Op rollen gebaseerd toegangsbeheer van Azure (RBAC) gebruiken om beheerderstoegang tot Azure-resources te beheren. Overweeg of gebruikers machtigingen nodig hebben voor een beperkt bereik, zoals een Beheer istrator voor één toepassing of een breed bereik, zoals een netwerk-Beheer istrator voor meerdere toepassingsworkloads. Volg in beide gevallen het principe van just-enough access en zorg ervoor dat de gebruiker alleen de rollen heeft die vereist zijn voor hun normale activiteiten. Gebruik waar nodig aangepaste rollen en Microsoft Entra Privileged Identity Management (PIM) om Just-In-Time-toegang (JIT) af te dwingen. Hoewel het platformteam verantwoordelijk is voor de basis voor identiteits- en toegangsbeheer, zijn zowel platform- als toepassingsteams consumenten van de service en moeten ze dezelfde principes volgen.

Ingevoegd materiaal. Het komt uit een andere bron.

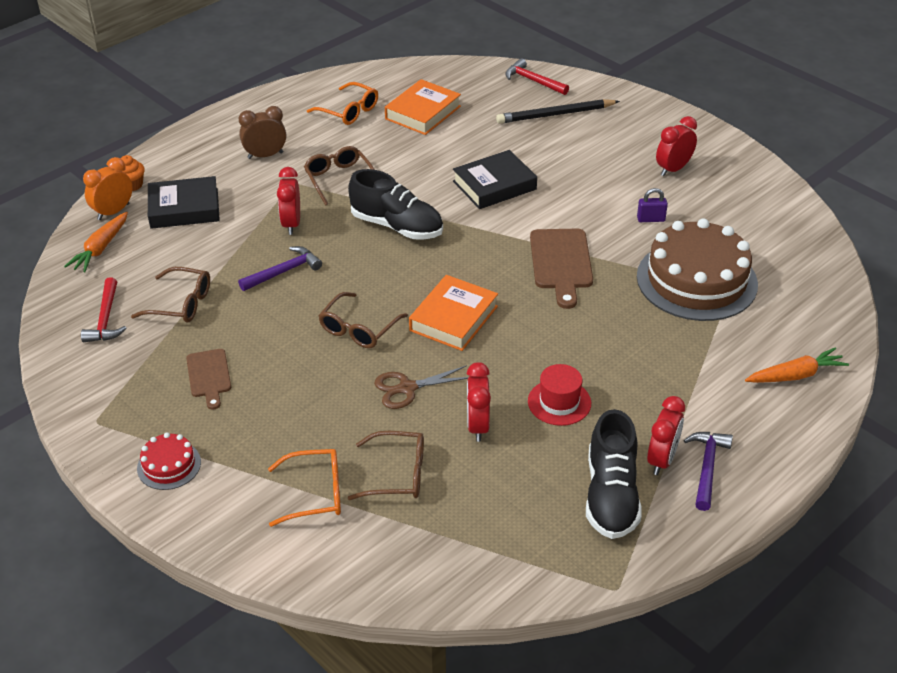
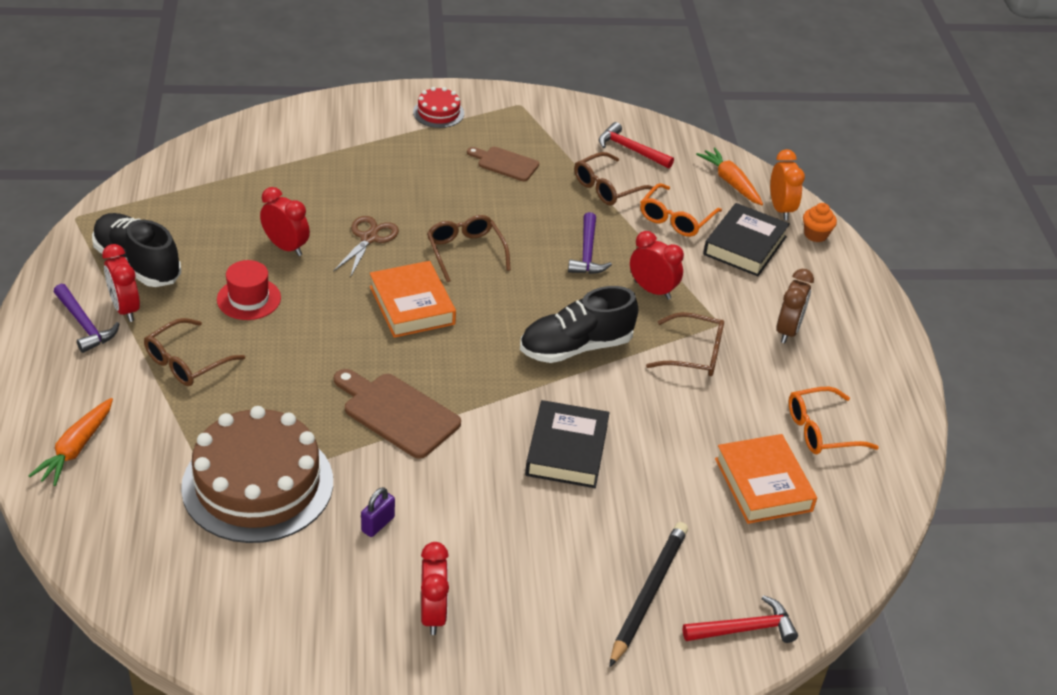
camera: 125 degrees right, 0 degrees up
(315, 493) = (331, 151): orange glasses -> orange glasses (676, 219)
(397, 474) = (297, 189): brown glasses -> brown glasses (186, 362)

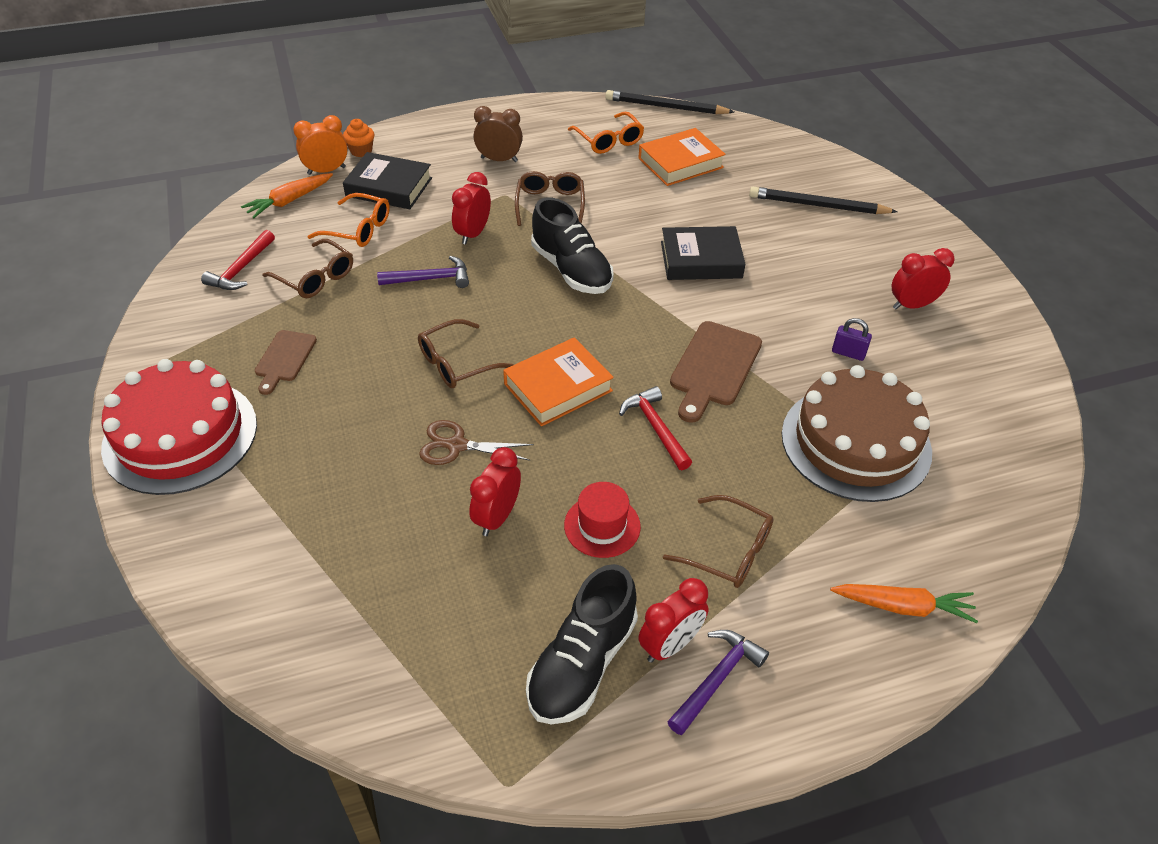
camera: 100 degrees left, 5 degrees up
(438, 113) = (180, 435): red cake -> red cake, size x2.20
(744, 629) = (818, 164): red hammer -> red hammer (656, 428)
(901, 506) = (666, 107): none -> black pencil

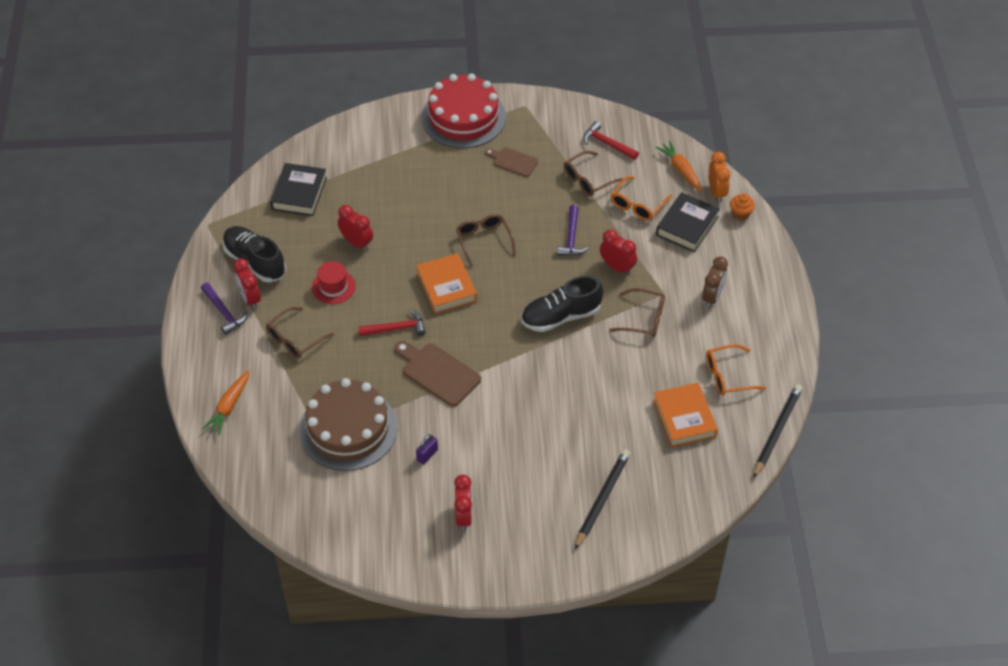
camera: 105 degrees right, 5 degrees up
(456, 445) = (415, 232): brown scissors -> none
(701, 260) = (552, 397): black book -> black book (299, 193)

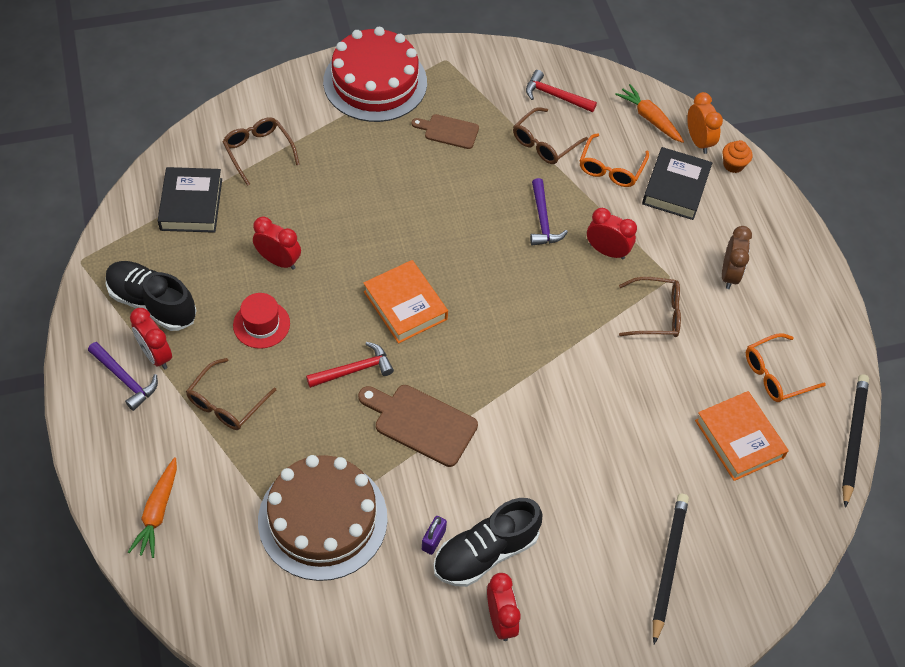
camera: 15 degrees left, 5 degrees up
(484, 241) = (437, 238): brown glasses -> brown glasses (258, 151)
(561, 316) = (555, 325): black shoe -> black shoe (485, 552)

Identiteits- en toegangsbeheer is belangrijk voor een succesvolle scheiding van de ene landingszone van een andere en de isolatie van workloads binnen een organisatie. Het is een kritiek ontwerpgebied voor zowel platform- als toepassingslandingszones.

Als uw organisatie gebruikmaakt van een abonnementsverkoopproces, kunt u veel van de identiteits- en toegangsconfiguraties voor landingszones van toepassingen automatiseren. Implementeer abonnementsautomaat om het maken van landingszones te standaardiseren en zodat toepassingsteams hun eigen resources kunnen beheren.

Ontwerpoverwegingen

Sommige organisaties delen services tussen meerdere toepassingen. Er kan bijvoorbeeld een gecentraliseerde integratieservice zijn die wordt gebruikt door verschillende onafhankelijke toepassingen. Houd in dat scenario rekening met welke services centraal worden beheerd en welke worden gedevoluleerd aan toepassingsteams en begrijp waar beveiligingsgrenzen moeten worden afgedwongen. Het geven van beheerderstoegang van toepassingsteams tot de gedeelde service kan nuttig zijn voor de productiviteit van ontwikkelaars, maar biedt mogelijk meer toegang dan vereist is.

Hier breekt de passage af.